Monday, July 13, 2015

Truman Presidential Podcast: Masonic Presidential Addresses

As many of you know, my favorite president also happens to have been a prominent Mason, Harry S. Truman. In addition to being an United States Senator and United States President, he also was the Grand Master of Masons of Missouri, a 33° Scottish Rite Mason, and a Noble in the Imperial Shrine. He was also an every man. He was a guy who failed many times but instead of sitting down, licking his wounds, he would get right back up again.

One of the places I have always wanted to visit is the Truman Presidential Library in Independence, MO. From what some people have told me, it's one of the best presidential libraries in the country. I just recently started to explore the Truman Library's website. During my searches, I've discovered a podcast series with actual recordings made of him during speeches and visits.

Four recordings are of interest to many of us. President Truman addressed the Imperial Council Session of the Shrine of North America, a group of Masons at a breakfast at the Statler Hotel honoring Frank S. Land (doesn't sound like pancakes were present), at the 100th anniversary of the cornerstone laying of the Washington Monument, and finally, at the dedication of the large statue of George Washington at the George Washington Masonic Memorial. You can download the iTunes version of the three speeches here, here, here, and here. I was really interested that a sitting president would address the Shrine. In fact, throughout the podcast series (which you should subscribe to by clicking here), President Truman addresses a number of civic and patriotic organizations.

In his speech to the Imperial Shrine, President Truman highlights the need for a strong international response in the growing threat of undemocratic regimes. I was a little shocked and confused by the seemingly political speech at an assembly of Masons but, at the same time, it was refreshing to hear discussions of international relations during the transition period just after the Second World War. The transcript can be found here.
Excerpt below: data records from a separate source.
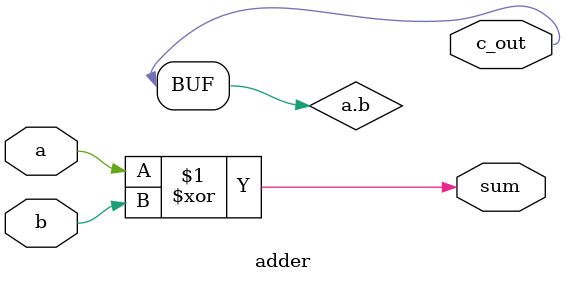
<source format=v>
module adder(a, b, sum, c_out);
input a, b;
output sum, c_out;

assign sum = a^b;
assign c_out = a.b;
endmodule

</source>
In his speech to an assembled breakfast crowd of Masons, President Truman gave an informal address at an annual Frank S. Land breakfast (Land being the founder of the Order of Demolay). It takes a while to get through the introductions of his staff but ultimately, we get to a rather good and interesting discussion of both Freemasonry and also, the stones and arrows great presidents have lobbed at them during and after their terms. I really enjoyed his discussion of a prominent Philadelphia newspaper's opinion of George Washington.
Dedication of George Washington Statue at the GWMMM
President Truman was also the main speaker at the dedication of the George Washington statue at the George Washington Masonic Memorial in Alexandria, Virginia. It's a great speech concerning our first president and really worth a listen.

At the 100th Anniversary of the Cornerstone Laying
In the final speech, President Truman is speaking at the Washington Monument for a centennial celebration of the laying of its cornerstone as well as in honor of the 172nd anniversary of the signing of the Declaration of Independence. It's an incredibly informative speech.

I am so thankful to the Truman Library for having so many resources available to the curious researcher. I have been getting a better understanding of Truman with each page I read.

You can learn more about my thoughts on Truman by watching Episode 65 of the Masonic Roundtable.

And I also recommend two books, Truman by David McCullough and Brother Truman by Allen Roberts.

And I'll leave you with one of my favorite President Truman quotes:
"In reading the lives of great men, I found that the first victory they won was over themselves... self-discipline with all of them came first."
What do you think? Leave a comment below.

1 comment:

Sean Sargent said...

I'm excited you posted about these podcasts. I've recently started reading Brother Truman and love it; in part because I live in Missouri. I plan to visit the presidential library soon since a fellow church member is the director.